▶ Action item
Please transcribe the data below exactly. Leave the pictures out.

▶ Given records

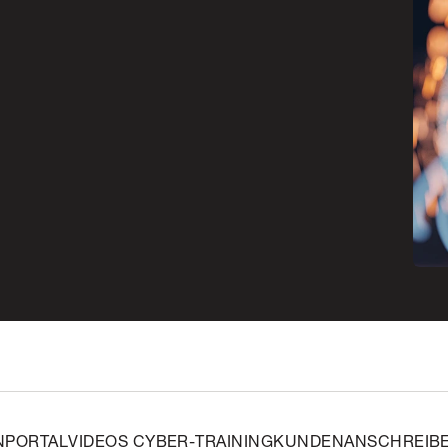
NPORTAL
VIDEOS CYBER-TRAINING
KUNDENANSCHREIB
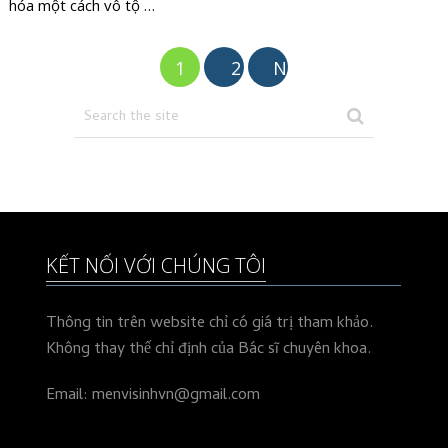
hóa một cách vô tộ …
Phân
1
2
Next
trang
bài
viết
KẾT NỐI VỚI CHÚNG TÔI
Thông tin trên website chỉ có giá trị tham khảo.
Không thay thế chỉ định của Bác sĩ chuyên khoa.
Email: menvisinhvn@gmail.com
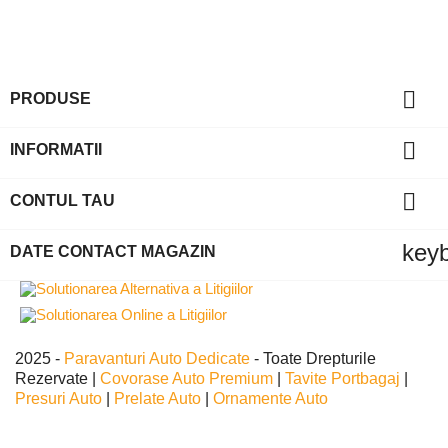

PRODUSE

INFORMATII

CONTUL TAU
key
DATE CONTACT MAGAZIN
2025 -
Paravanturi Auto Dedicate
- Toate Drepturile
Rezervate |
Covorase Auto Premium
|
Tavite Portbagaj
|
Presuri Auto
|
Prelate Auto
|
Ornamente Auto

▶ Answer to this problem
NPORTAL
VIDEOS CYBER-TRAINING
KUNDENANSCHREIB
hóa một cách vô tộ …
Phân
1
2
Next
trang
bài
viết
KẾT NỐI VỚI CHÚNG TÔI
Thông tin trên website chỉ có giá trị tham khảo.
Không thay thế chỉ định của Bác sĩ chuyên khoa.
Email: menvisinhvn@gmail.com

PRODUSE

INFORMATII

CONTUL TAU
key
DATE CONTACT MAGAZIN
2025 -
Paravanturi Auto Dedicate
- Toate Drepturile
Rezervate |
Covorase Auto Premium
|
Tavite Portbagaj
|
Presuri Auto
|
Prelate Auto
|
Ornamente Auto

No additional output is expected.